The gross storage of the present dam is 4,500 megalitres. If raised to its original design height the storage would be 10,900 megalitres. The storage catchment area is approximately 197 square kilometres and the surface area of the dam, when full, is approx. 0.8 square kilometres (80 hectares).

 Lake Rowlands Dam

 

A buttress dam has an upstream face in the form of concrete slabs, supported by buttresses. The face has a slope of about 45 degrees.

The dam is constructed across the main channel of the Coombing Rivulet, joining at the northern abutment to the earthen embankment on the gently sloping northern bank.

The spillway discharge is by free fall from the top of the face slabs; an emergency spillway channel is also provided north of the earthen embankment with a crest level 0.6m above the crest of the concrete wall at the centre of the dam.

There are two trunk mains drawing water from Lake Rowlands. One of these is a 375mm gravity main to the Carcoar Filtration Plant.

The scheme supplies the main centres of Grenfell, Eugowra, Manildra, Canowindra, Carcoar, Blayney and Millthorpe.

Lake Rowlands Upgrade Proposal

Since about 1997, Council has been lobbying the NSW State Government to grant the necessary approvals for the enlargement of Lake Rowlands from 4,500ML to 26,500ML.

The first submission to the NSW Government was as a result of approaches from two significant gold mining operations in the Orange and Blayney areas needing to improve their water security.

A number of studies were conducted at that time the most significant being a foundation investigation study carried out by Rob Parker Engineering on a proposed new dam site 2.5 kilometres downstream of the existing dam wall. The study found that the site was suitable for a 26,500 ML roller compacted concrete dam.

 Lake Rowlands Earthen Embankment

 

The NSW Government was not forthcoming with any approvals at that stage and, in the meantime, one of the gold mining companies dropped out of the equation after they abandoned their operation at Blayney due to flooding from a fractured underground aquifer.

With the advent of the current recent record drought, Council, Orange City Council and Cadia Valley Gold Mining Operations (Newcrest Mining Ltd) jointly funded an Economic Needs Study which was conducted by the Western Research Institute in Bathurst.

This study, completed in November 2006, once again highlighted the need for the expansion of Lake Rowlands to provide water security for the economic development in the Central West and the growth and development of Orange City.

The study was presented to the NSW Government in a further submission and in March 2007 the then Minister for Water, the Hon. Ian MacDonald MP, visited the proposed new dam site and was extremely impressed with the proposal and stated that, if his government was elected on the following Saturday, he would facilitate any submission made by the Water Authority (Central Tablelands Water). Minister MacDonald’s government was re-elected but the necessary approvals have not been forthcoming.

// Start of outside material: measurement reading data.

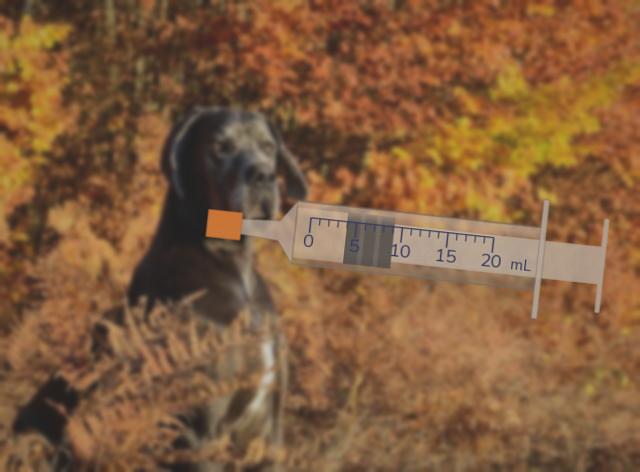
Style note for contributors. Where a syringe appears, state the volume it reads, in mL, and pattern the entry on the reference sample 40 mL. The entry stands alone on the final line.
4 mL
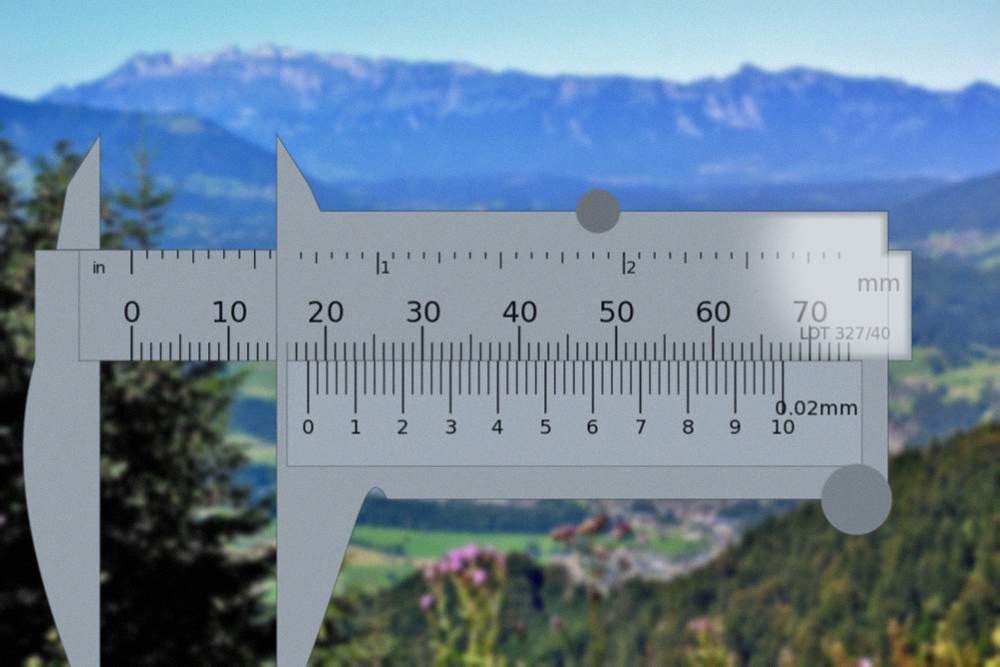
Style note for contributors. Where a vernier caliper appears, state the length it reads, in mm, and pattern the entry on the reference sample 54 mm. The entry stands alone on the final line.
18.2 mm
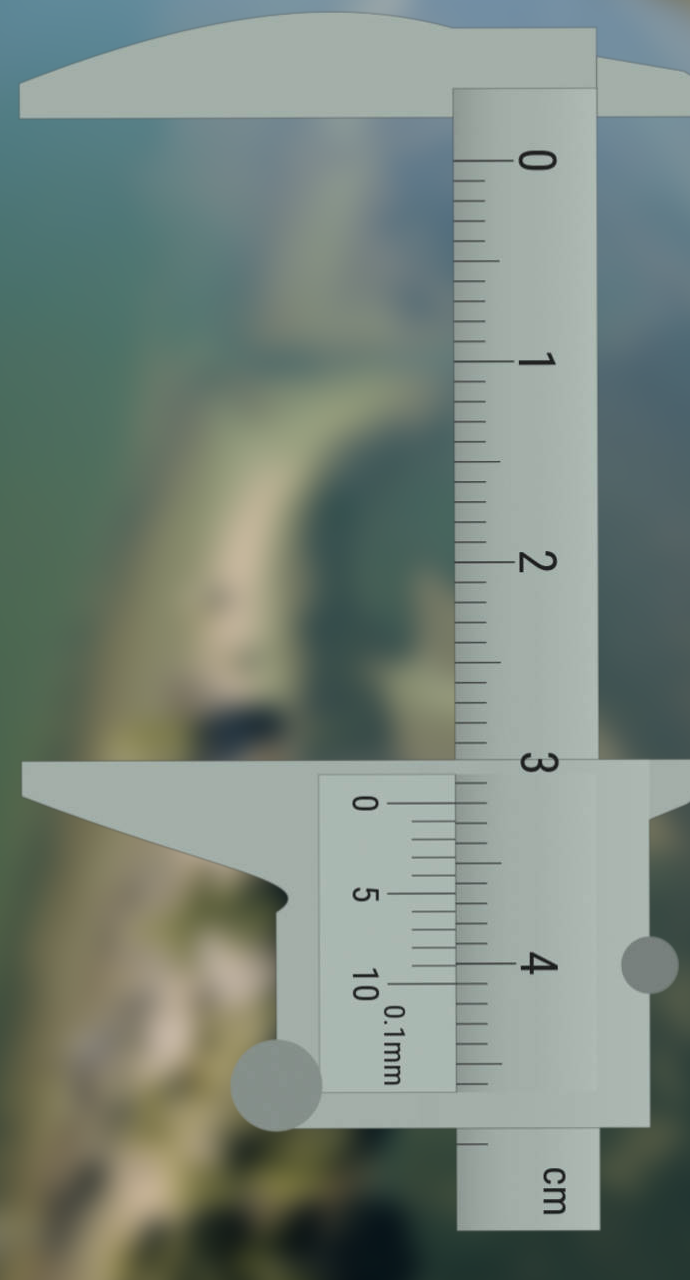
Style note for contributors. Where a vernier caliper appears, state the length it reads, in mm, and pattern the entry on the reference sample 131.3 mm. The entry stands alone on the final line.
32.0 mm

Once again, with the record drought being felt right across the Central Tablelands and Central West, water shortage and water security became an increasingly alarming issue and the Centroc group of Councils, of which Council is a member, convinced the NSW State Government to fund a $500,000 Water Security Study for the Central West.

This study, which was championed by the previous Minister for Water and former Premier, the Hon. Nathan Rees MP, was completed in October 2009 and in its findings recommended the option of enlarging Lake Rowlands and associated transfer pipelines as the best means of providing water security to the Central West through to 2059.

The current situation finds Centroc in the position of now lobbying the State and Federal Governments to support the recommendations of the report, provide the necessary approvals (State) and provide capital funding.